Questão 4 Comentada - Prefeitura Municipal de Santa Maria de Jetibá - Auditor Público Interno - Especialidade: Administração - Instituto Consulplan (2024)

O texto contextualiza a questão. Leia-o atentamente. 



Você é um número 



        Se você não tomar cuidado vira um número até para si mesmo. Porque a partir do instante em que você nasce classificam--no com um número. Sua identidade no Félix Pacheco é um número. O registro civil é um número. Seu título de eleitor é um número. Profissionalmente falando você também é. Para ser motorista, tem carteira com número, e chapa de carro. No imposto de renda, o contribuinte é identificado com um número. Seu prédio, seu telefone, seu número de apartamento – tudo é número.


        Se é dos que abrem crediário, para eles você também é um número. Se tem propriedades, também. Se é sócio de um clube tem um número. Se é imortal da Academia Brasileira de Letras tem número da cadeira.


        É por isso que vou tomar aulas particulares de matemática. Preciso saber das coisas. Ou aulas de física. Não estou brincando: vou mesmo tomar aulas de matemática, preciso saber alguma coisa sobre cálculo integral.


        Se você é comerciante, seu alvará de localização o classifica também.


        Se é contribuinte de qualquer obra de beneficência também é solicitado por um número. Se faz viagem de passeio ou de turismo ou de negócio recebe um número. Para tomar um avião, dão-lhe um número. Se possui ações também recebe um, como acionista de uma companhia. É claro que você é um número no recenseamento. Se é católico recebe um número de batismo. No registro civil ou religioso você é numerado. Se possui personalidade jurídica tem. E quando a gente morre, no jazigo, tem um número. E a certidão de óbito também.


        Nós não somos ninguém? Protesto. Aliás é inútil o protesto. E vai ver meu protesto também é número.


        A minha amiga contou que no Alto do Sertão de Pernambuco uma mulher estava com o filho doente, desidratado, foi ao posto de saúde. E recebeu a ficha com o número 10. Mas dentro do horário previsto pelo médico a criança não pôde ser atendida porque só atenderam até o número 9. A criança morreu por causa de um número. Nós somos culpados.


        Se há uma guerra, você é classificado por um número. Numa pulseira com placa metálica, se não me engano. Ou numa corrente de pescoço, metálica.


        Nós vamos lutar contra isso. Cada um é um, sem número.

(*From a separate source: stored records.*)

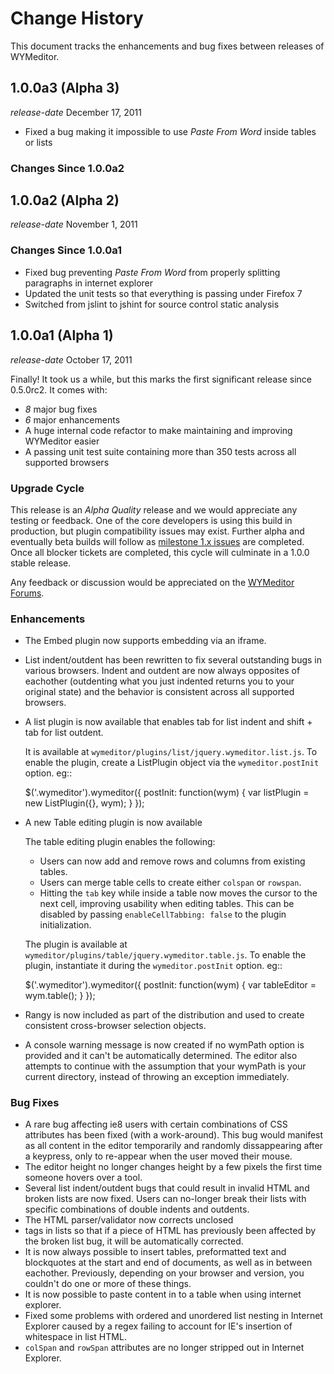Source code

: # Change History

This document tracks the enhancements and bug fixes between releases of
WYMeditor.

## 1.0.0a3 (Alpha 3)

*release-date* December 17, 2011

* Fixed a bug making it impossible to use *Paste From Word* inside tables or lists

### Changes Since 1.0.0a2

## 1.0.0a2 (Alpha 2)

*release-date* November 1, 2011

### Changes Since 1.0.0a1

* Fixed bug preventing *Paste From Word* from properly splitting paragraphs in internet explorer
* Updated the unit tests so that everything is passing under Firefox 7
* Switched from jslint to jshint for source control static analysis

## 1.0.0a1 (Alpha 1)

*release-date* October 17, 2011

Finally! It took us a while, but this marks the first significant release since 0.5.0rc2. It comes with:

* *8* major bug fixes
* *6* major enhancements
* A huge internal code refactor to make maintaining and improving WYMeditor easier
* A passing unit test suite containing more than 350 tests across all supported browsers

### Upgrade Cycle

This release is an *Alpha Quality* release and we would appreciate any testing
or feedback. One of the core developers is using this build in production, but
plugin compatibility issues may exist. Further alpha and eventually beta builds
will follow as 
[milestone 1.x issues](https://github.com/wymeditor/wymeditor/issues?milestone=5&sort=created&direction=desc&state=open)
are completed. Once all blocker tickets are completed, this cycle will
culminate in a 1.0.0 stable release.  

Any feedback or discussion would be appreciated on the [WYMeditor Forums](http://community.wymeditor.org/).

### Enhancements

* The Embed plugin now supports embedding via an iframe.
* List indent/outdent has been rewritten to fix several outstanding bugs in
  various browsers. Indent and outdent are now always opposites of eachother
  (outdenting what you just indented returns you to your original state) and
  the behavior is consistent across all supported browsers.
* A list plugin is now available that enables tab for list indent and
  shift + tab for list outdent.

  It is available at `wymeditor/plugins/list/jquery.wymeditor.list.js`.
  To enable the plugin, create a ListPlugin object via the
  `wymeditor.postInit` option. eg::

    $('.wymeditor').wymeditor({
        postInit: function(wym) {
            var listPlugin = new ListPlugin({}, wym);
        }
    });

* A new Table editing plugin is now available

  The table editing plugin enables the following:

  * Users can now add and remove rows and columns from existing tables.
  * Users can merge table cells to create either `colspan` or `rowspan`.
  * Hitting the `tab` key while inside a table now moves the cursor to the
    next cell, improving usability when editing tables. This can be disabled
    by passing `enableCellTabbing: false` to the plugin initialization.

  The plugin is available at `wymeditor/plugins/table/jquery.wymeditor.table.js`.
  To enable the plugin, instantiate it during the `wymeditor.postInit` option.
  eg::

    $('.wymeditor').wymeditor({
        postInit: function(wym) {
            var tableEditor = wym.table();
        }
    });

* Rangy is now included as part of the distribution and used to create
  consistent cross-browser selection objects.

* A console warning message is now created if no wymPath option is provided and
  it can't be automatically determined. The editor also attempts to continue
  with the assumption that your wymPath is your current directory, instead of
  throwing an exception immediately.


### Bug Fixes

* A rare bug affecting ie8 users with certain combinations of CSS attributes
  has been fixed (with a work-around). This bug would manifest as all content
  in the editor temporarily and randomly dissappearing after a keypress, only
  to re-appear when the user moved their mouse.
* The editor height no longer changes height by a few pixels the first time
  someone hovers over a tool.
* Several list indent/outdent bugs that could result in invalid HTML and broken
  lists are now fixed. Users can no-longer break their lists with specific
  combinations of double indents and outdents.
* The HTML parser/validator now corrects unclosed <li> tags in lists so that if
  a piece of HTML has previously been affected by the broken list bug, it will
  be automatically corrected.
* It is now always possible to insert tables, preformatted text and blockquotes
  at the start and end of documents, as well as in between eachother.
  Previously, depending on your browser and version, you couldn't do one or more
  of these things.
* It is now possible to paste content in to a table when using internet
  explorer.
* Fixed some problems with ordered and unordered list nesting in Internet
  Explorer caused by a regex failing to account for IE's insertion of
  whitespace in list HTML.
* `colSpan` and `rowSpan` attributes are no longer stripped out in Internet
  Explorer.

O si-mesmo é apenas o si-mesmo. 


        E Deus não é número. 


        Vamos ser gente, por favor. Nossa sociedade está nos deixando secos como um número seco, como um osso branco seco posto ao sol. Meu número íntimo é nove. Só. Oito. Só. Sete. Só. Sem somá-los nem transformá-los em novecentos e oitenta e sete. Estou me classificando como um número? Não, a intimidade não deixa. Veja, tentei várias vezes na vida não ter número e não escapei. O que faz com que precisemos de muito carinho, de nome próprio, de genuinidade. Vamos amar que amor não tem número. Ou tem? 


(LISPECTOR, Clarice. Todas as crônicas. 2018.) 



Considerando o emprego do termo “se”, é possível identificar e reconhecer no texto várias ocorrências, demonstrando seu uso. Sobre tal afirmativa, está correto o indicado em: 
  • A O efeito discursivo provocado pelo emprego do “se”, no texto, demonstra um aspecto hipotético impositivo.
  • B A repetição do termo “se” tem como finalidade enfatizar e reforçar a ideia expressa diante dos fatos mencionados.
  • C A conjunção “se” poderia ser substituída no texto por “embora” sem que haja prejuízo de sentido, realizadas as devidas alterações estruturais.
  • D O emprego insistente do termo “se” no texto tem a função de indicar as consequências possíveis da presença dos números na vida das pessoas.